Paragon One’s team worked with Facebook to understand the company’s priorities for the assignment, created training that would prepare students for the specific tasks they were assigned and supported and monitored their work on a platform. Students also had facetime with the company on a biweekly basis, and top performers were selected to present their work directly to the team at Facebook.
“We wanted to be able to provide real world experience to students and give them a chance to see what it would be like to actually do projects that we work on at Facebook.”
- Tara Pettus, Disruptor's Team Industry Manager, Facebook
“Externs” were assigned a project on social media influencer research, and had the opportunity to present their insights to the team at Facebook after working remotely on the project for six weeks.
For students like Donald Lindsay, who is doing his MBA at the University of Michigan, the flexibility to work remotely on his own time, but still experience work at a top Silicon Valley firm, was invaluable.
“I absolutely wanted the chance to work with Facebook, but I’m married and have a toddler, so there were definite geographical constraints for me, when it came to looking for an internship,” he said.
“Then I found out about Paragon One’s remote externship that gave students the chance to work on a project for Facebook. I really appreciated the flexibility this experience offered. I spent the COVID19 lockdown with my family in Chicago and still lived out my career dreams right from my living room. Tech is a hard industry to penetrate and I’m a black male, so I’ve always felt underrepresented here. This was a powerful experience for me.”
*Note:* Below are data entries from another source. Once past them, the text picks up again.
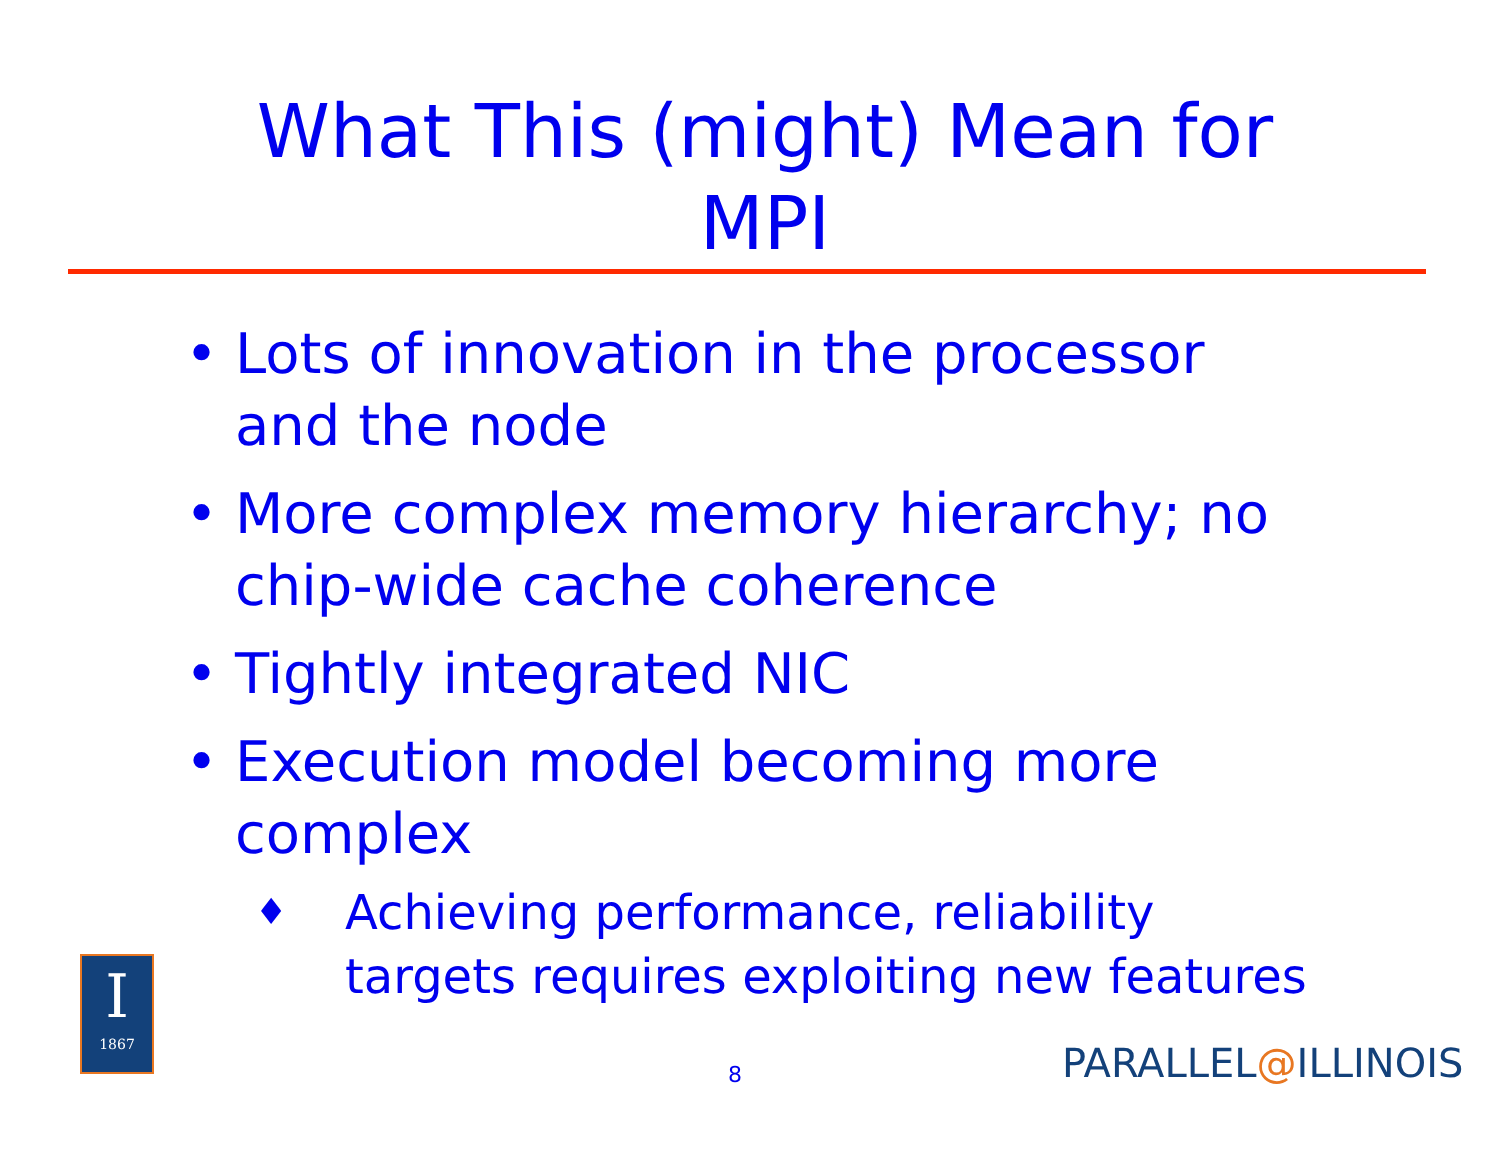What This (might) Mean for
MPI
• Lots of innovation in the processor and the node
• More complex memory hierarchy; no chip-wide cache coherence
• Tightly integrated NIC
• Execution model becoming more complex
♦ Achieving performance, reliability targets requires exploiting new features
8
I
1867
PARALLEL@ILLINOIS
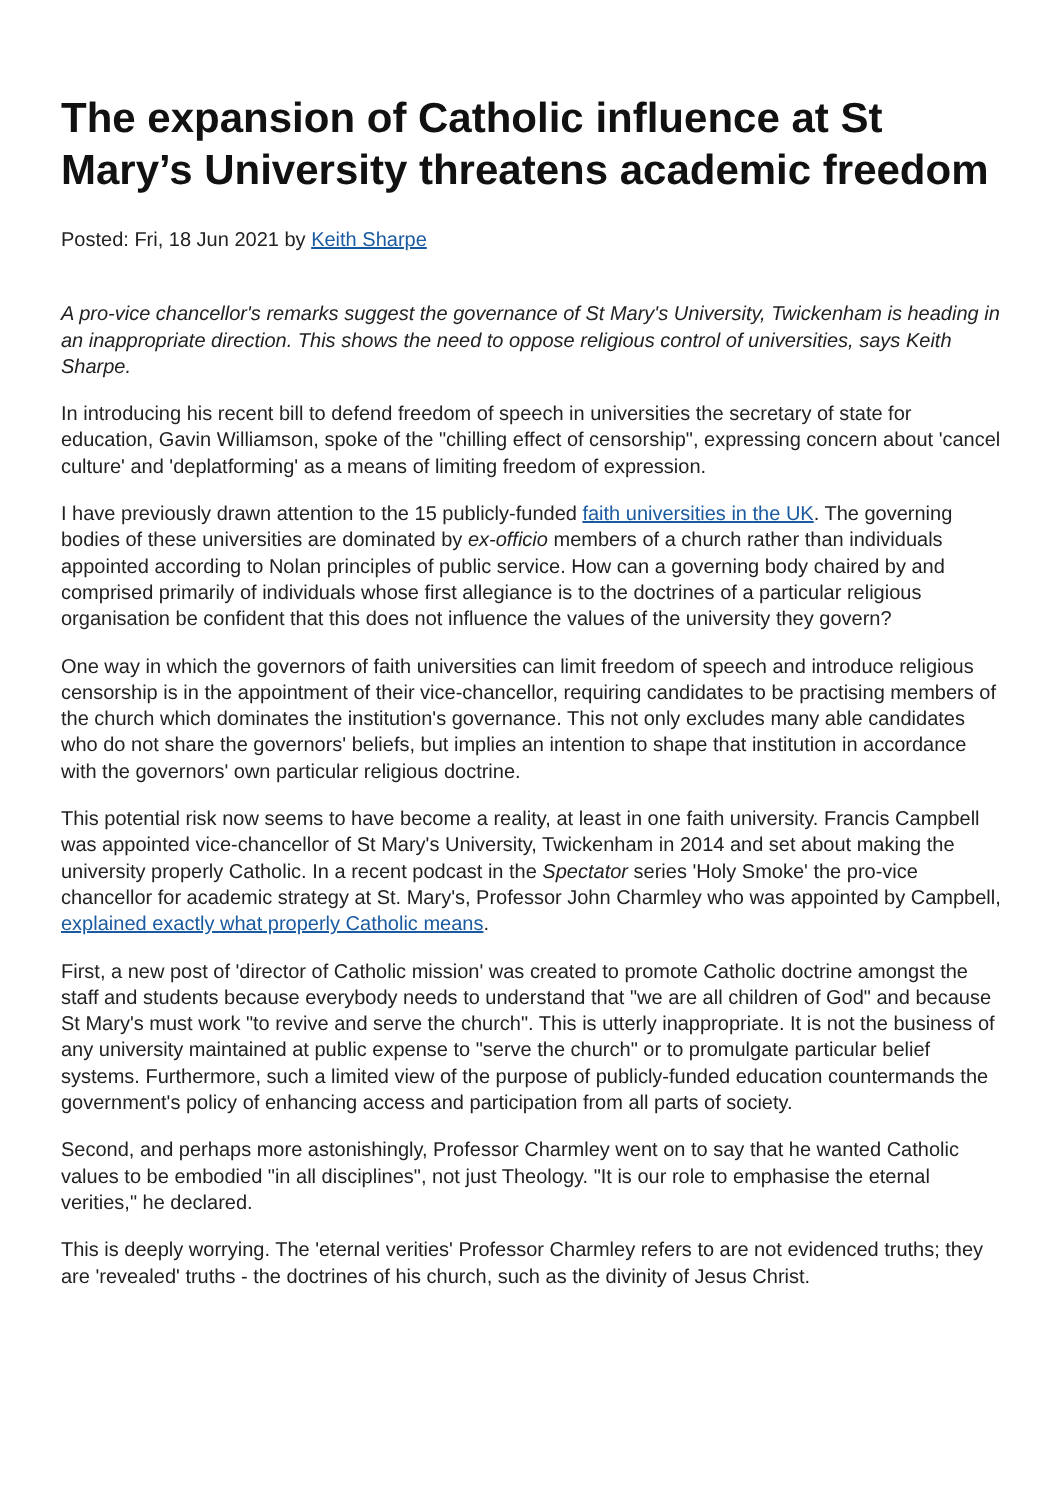The expansion of Catholic influence at St Mary’s University threatens academic freedom
Posted: Fri, 18 Jun 2021 by Keith Sharpe
A pro-vice chancellor's remarks suggest the governance of St Mary's University, Twickenham is heading in an inappropriate direction. This shows the need to oppose religious control of universities, says Keith Sharpe.
In introducing his recent bill to defend freedom of speech in universities the secretary of state for education, Gavin Williamson, spoke of the "chilling effect of censorship", expressing concern about 'cancel culture' and 'deplatforming' as a means of limiting freedom of expression.
I have previously drawn attention to the 15 publicly-funded faith universities in the UK. The governing bodies of these universities are dominated by ex-officio members of a church rather than individuals appointed according to Nolan principles of public service. How can a governing body chaired by and comprised primarily of individuals whose first allegiance is to the doctrines of a particular religious organisation be confident that this does not influence the values of the university they govern?
One way in which the governors of faith universities can limit freedom of speech and introduce religious censorship is in the appointment of their vice-chancellor, requiring candidates to be practising members of the church which dominates the institution's governance. This not only excludes many able candidates who do not share the governors' beliefs, but implies an intention to shape that institution in accordance with the governors' own particular religious doctrine.
This potential risk now seems to have become a reality, at least in one faith university. Francis Campbell was appointed vice-chancellor of St Mary's University, Twickenham in 2014 and set about making the university properly Catholic. In a recent podcast in the Spectator series 'Holy Smoke' the pro-vice chancellor for academic strategy at St. Mary's, Professor John Charmley who was appointed by Campbell, explained exactly what properly Catholic means.
First, a new post of 'director of Catholic mission' was created to promote Catholic doctrine amongst the staff and students because everybody needs to understand that "we are all children of God" and because St Mary's must work "to revive and serve the church". This is utterly inappropriate. It is not the business of any university maintained at public expense to "serve the church" or to promulgate particular belief systems. Furthermore, such a limited view of the purpose of publicly-funded education countermands the government's policy of enhancing access and participation from all parts of society.
Second, and perhaps more astonishingly, Professor Charmley went on to say that he wanted Catholic values to be embodied "in all disciplines", not just Theology. "It is our role to emphasise the eternal verities," he declared.
This is deeply worrying. The 'eternal verities' Professor Charmley refers to are not evidenced truths; they are 'revealed' truths - the doctrines of his church, such as the divinity of Jesus Christ.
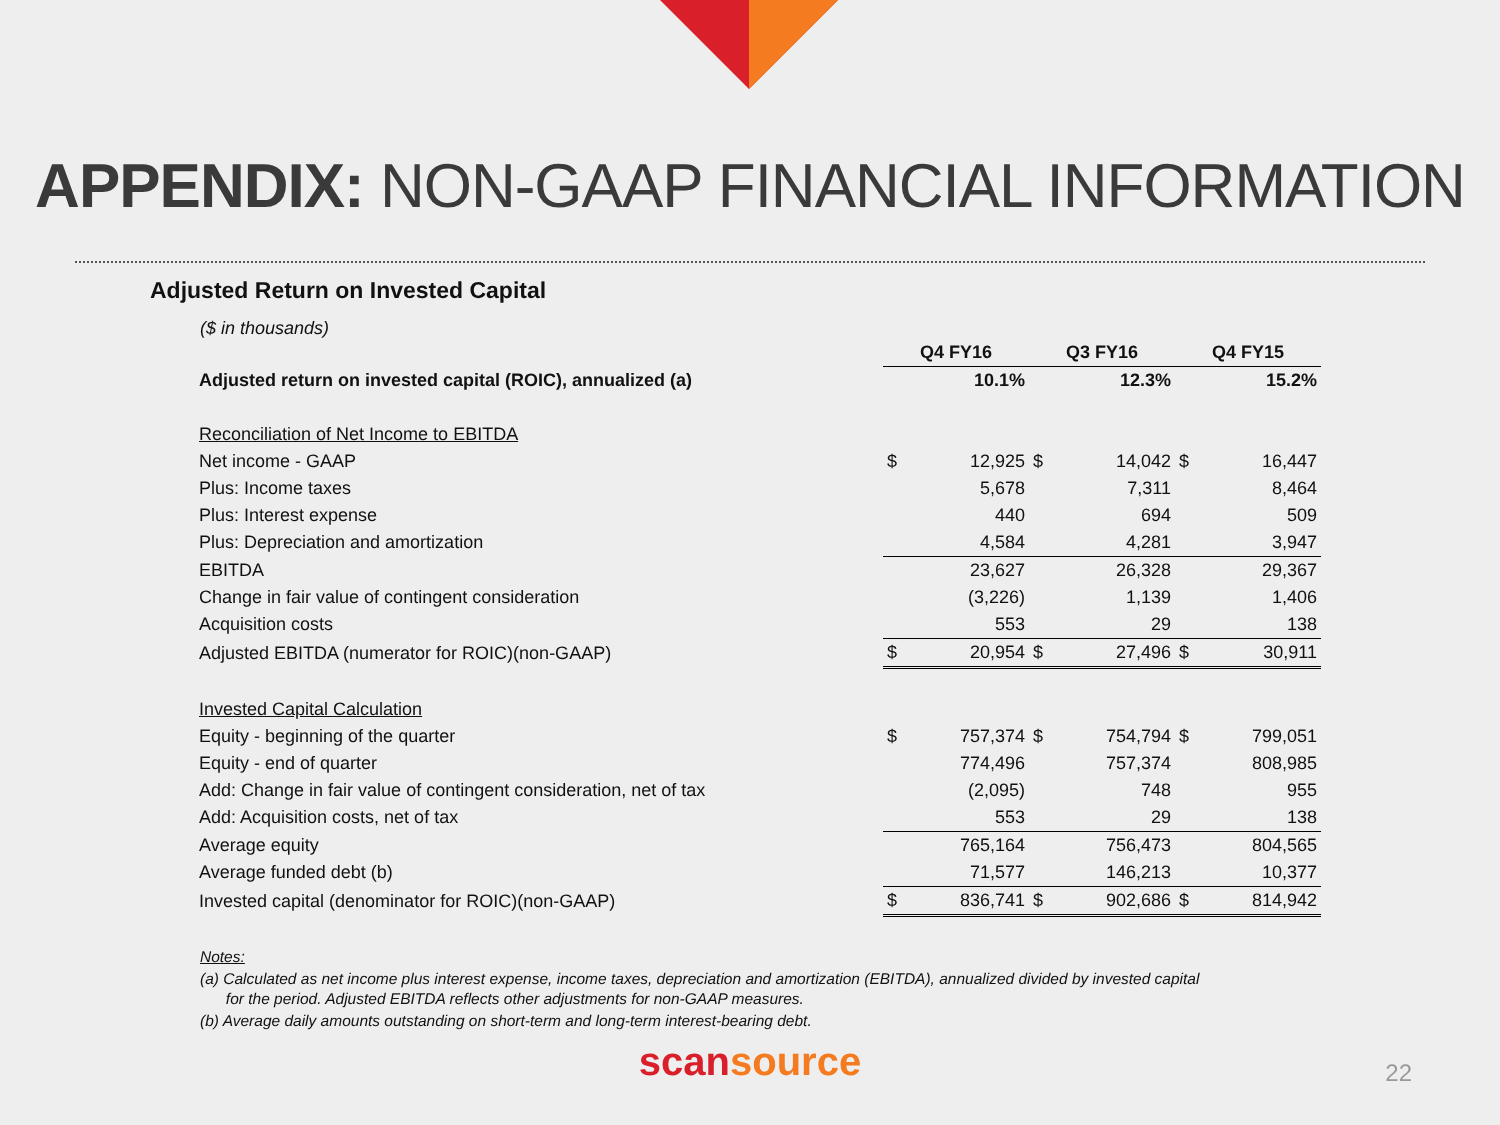APPENDIX: NON-GAAP FINANCIAL INFORMATION
Adjusted Return on Invested Capital
($ in thousands)
| | Q4 FY16 | | Q3 FY16 | | Q4 FY15 | |
| Adjusted return on invested capital (ROIC), annualized (a) | | 10.1% | | 12.3% | | 15.2% |
| Reconciliation of Net Income to EBITDA | | | | | | |
| Net income - GAAP | $ | 12,925 | $ | 14,042 | $ | 16,447 |
| Plus: Income taxes | | 5,678 | | 7,311 | | 8,464 |
| Plus: Interest expense | | 440 | | 694 | | 509 |
| Plus: Depreciation and amortization | | 4,584 | | 4,281 | | 3,947 |
| EBITDA | | 23,627 | | 26,328 | | 29,367 |
| Change in fair value of contingent consideration | | (3,226) | | 1,139 | | 1,406 |
| Acquisition costs | | 553 | | 29 | | 138 |
| Adjusted EBITDA (numerator for ROIC)(non-GAAP) | $ | 20,954 | $ | 27,496 | $ | 30,911 |
| Invested Capital Calculation | | | | | | |
| Equity - beginning of the quarter | $ | 757,374 | $ | 754,794 | $ | 799,051 |
| Equity - end of quarter | | 774,496 | | 757,374 | | 808,985 |
| Add: Change in fair value of contingent consideration, net of tax | | (2,095) | | 748 | | 955 |
| Add: Acquisition costs, net of tax | | 553 | | 29 | | 138 |
| Average equity | | 765,164 | | 756,473 | | 804,565 |
| Average funded debt (b) | | 71,577 | | 146,213 | | 10,377 |
| Invested capital (denominator for ROIC)(non-GAAP) | $ | 836,741 | $ | 902,686 | $ | 814,942 |
Notes:
(a) Calculated as net income plus interest expense, income taxes, depreciation and amortization (EBITDA), annualized divided by invested capital
for the period. Adjusted EBITDA reflects other adjustments for non-GAAP measures.
(b) Average daily amounts outstanding on short-term and long-term interest-bearing debt.
scansource
22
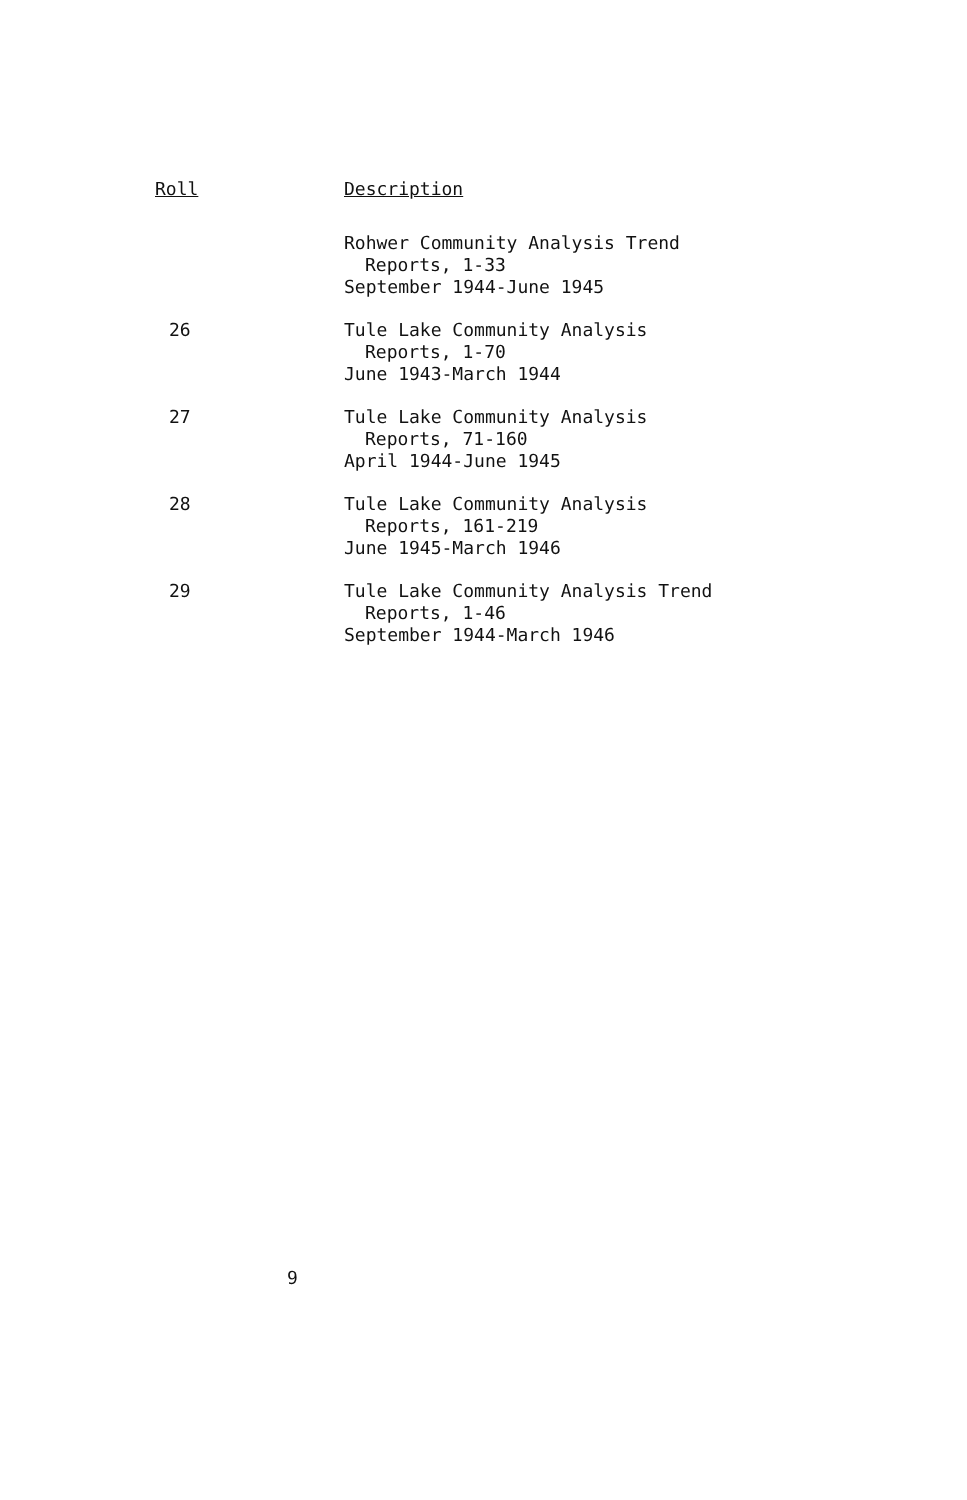| Roll | Description |
| --- | --- |
| | Rohwer Community Analysis Trend Reports, 1-33 September 1944-June 1945 |
| 26 | Tule Lake Community Analysis Reports, 1-70 June 1943-March 1944 |
| 27 | Tule Lake Community Analysis Reports, 71-160 April 1944-June 1945 |
| 28 | Tule Lake Community Analysis Reports, 161-219 June 1945-March 1946 |
| 29 | Tule Lake Community Analysis Trend Reports, 1-46 September 1944-March 1946 |
9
As a company, Facebook aims to reach candidates from different backgrounds who embody its values. For the project, 21% of the students that Paragon One recruited came from underrepresented minorities and 65% were women.
“Paragon One brought us a great, diverse pool, not only in terms of educational background, but also diverse in culture, ethnicity and gender. I thought they all displayed the sort of values that we look for,” Pettus said. “The students were very curious and well prepared, very clear on the task assigned, asked really targeted questions.”
The COVID19 crisis has proved to be an inflection point for innovation in many industries, and while remote externships were particularly popular during lockdown, it stands to reason they will continue to be a valuable early talent identification tool for companies to assess student work on real projects at scale. And there are benefits for students too.
Remote externships allow students the opportunity to work in a virtual professional setting and give them the flexibility to work on a more targeted project - supported by task-specific training - than a general internship allows.
Jeffrey Li, a rising senior at Dartmouth College in New Hampshire, said he used the time management skills he had developed as an athlete to succeed during the externship, and appreciated the opportunity to work asynchronously.
“Remote externships really work for me because they allow me to manage work on my own time. I’ve done several and honestly, the Facebook externship I did through Paragon One was the best one I’ve ever had,” he said.
“The weekly Zoom calls where we reported the progress we had made with the Facebook Disruptors team was very, very motivational. I study government and policy and it just never occurred to me that I could apply my skills at Facebook or to a Big Tech job. This externship opened my eyes to new possibilities for my career.”
Nicole Trezza, a rising senior at Amherst College in Massachusetts, agreed.
“I’m a science major, but I realized I didn’t want to spend my career in a lab or go to med school, so it was important to me to take the summer to explore other options. I didn’t think I had the profile to be able to lock down an internship in marketing, much less one at a company that would add value to my resume.”
Fundamentally, the remote externship experience helped candidates understand the company’s recruiting process and the sort of work they would do as an employee and helped them build skills that will set them up for success in their future careers.